EXERCISE BRIEF -> All pictures must be dropped, while the entries are given again word for word.

···

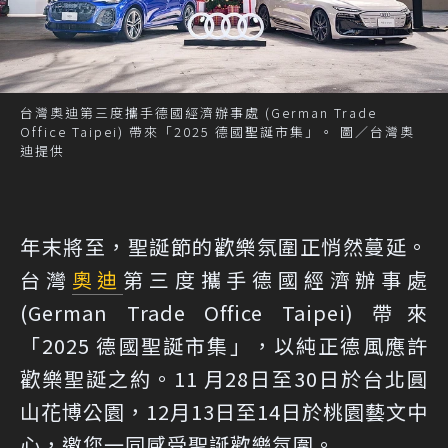
台灣奧迪第三度攜手德國經濟辦事處 (German Trade
Office Taipei) 帶來「2025 德國聖誕市集」。 圖／台灣奧
迪提供
年末將至，聖誕節的歡樂氛圍正悄然蔓延。
台灣
奧迪
第三度攜手德國經濟辦事處
(German Trade Office Taipei) 帶來
「2025 德國聖誕市集」，以純正德風應許
歡樂聖誕之約。11 月28日至30日於台北圓
山花博公園，12月13日至14日於桃園藝文中
心，邀您一同感受聖誕歡樂氛圍。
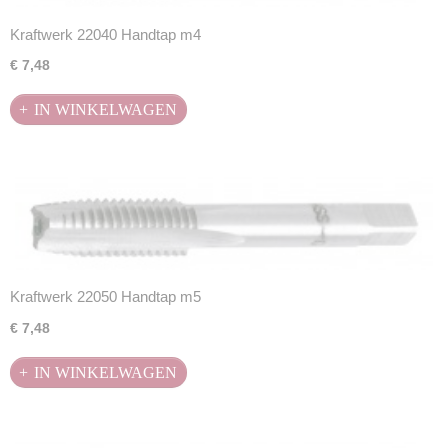
Kraftwerk 22040 Handtap m4
€ 7,48
IN WINKELWAGEN
Kraftwerk 22050 Handtap m5
€ 7,48
IN WINKELWAGEN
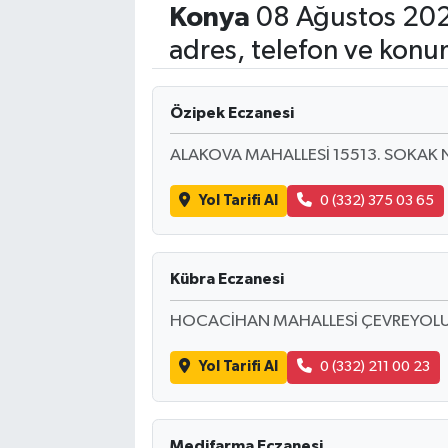
Konya
08 Ağustos 202
Eğitim
adres, telefon ve konu
Sağlık
Özipek Eczanesi
Dünya
ALAKOVA MAHALLESİ 15513. SOKAK
Magazin
Yol Tarifi Al
0 (332) 375 03 65
Gündem
Kübra Eczanesi
Kültür & Sanat
HOCACİHAN MAHALLESİ ÇEVREYOLU 
Teknoloji
Yol Tarifi Al
0 (332) 211 00 23
Bilim
Genel
Medifarma Eczanesi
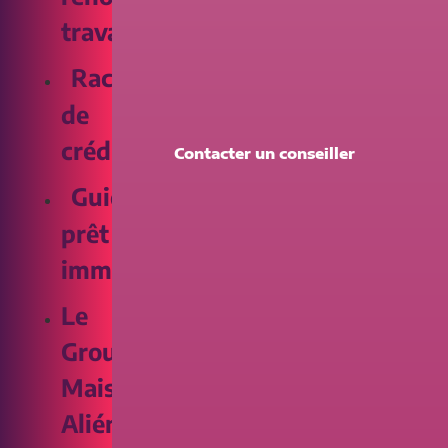
travaux
Rachats
de
crédits
Contacter un conseiller
Guide
prêt
immobilier
Le
Groupe
Maisons
Aliénor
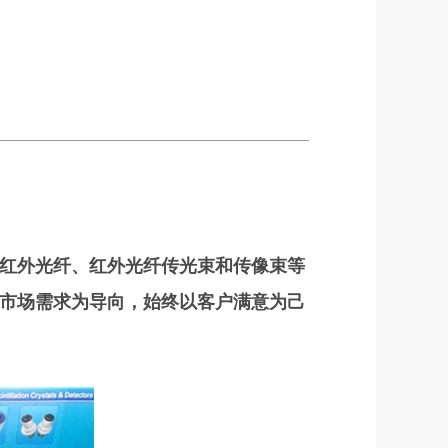
红外光纤、红外光纤传光束和传像束等
市场需求为导向，始终以客户满意为己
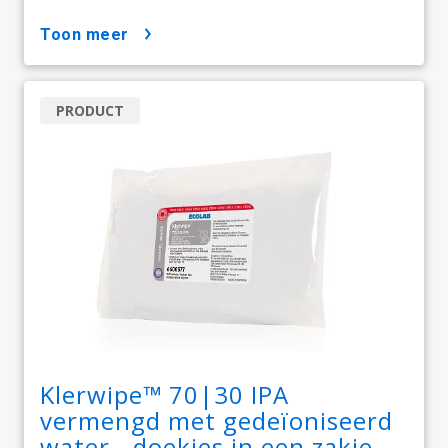
toon meer
PRODUCT
Klerwipe™ 70|30 IPA
vermengd met gedeïoniseerd
water - doekjes in een zakje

···

REPLY ->
台灣奧迪第三度攜手德國經濟辦事處 (German Trade
Office Taipei) 帶來「2025 德國聖誕市集」。 圖／台灣奧
迪提供
年末將至，聖誕節的歡樂氛圍正悄然蔓延。
台灣
奧迪
第三度攜手德國經濟辦事處
(German Trade Office Taipei) 帶來
「2025 德國聖誕市集」，以純正德風應許
歡樂聖誕之約。11 月28日至30日於台北圓
山花博公園，12月13日至14日於桃園藝文中
心，邀您一同感受聖誕歡樂氛圍。
Kraftwerk 22040 Handtap m4
€ 7,48
IN WINKELWAGEN
Kraftwerk 22050 Handtap m5
€ 7,48
IN WINKELWAGEN
Konya
08 Ağustos 202
Eğitim
adres, telefon ve konu
Sağlık
Özipek Eczanesi
Dünya
ALAKOVA MAHALLESİ 15513. SOKAK
Magazin
Yol Tarifi Al
0 (332) 375 03 65
Gündem
Kübra Eczanesi
Kültür & Sanat
HOCACİHAN MAHALLESİ ÇEVREYOLU 
Teknoloji
Yol Tarifi Al
0 (332) 211 00 23
Bilim
Genel
Medifarma Eczanesi
travaux
Rachats
de
crédits
Contacter un conseiller
Guide
prêt
immobilier
Le
Groupe
Maisons
Aliénor
红外光纤、红外光纤传光束和传像束等
市场需求为导向，始终以客户满意为己
toon meer
PRODUCT
Klerwipe™ 70|30 IPA
vermengd met gedeïoniseerd
water - doekjes in een zakje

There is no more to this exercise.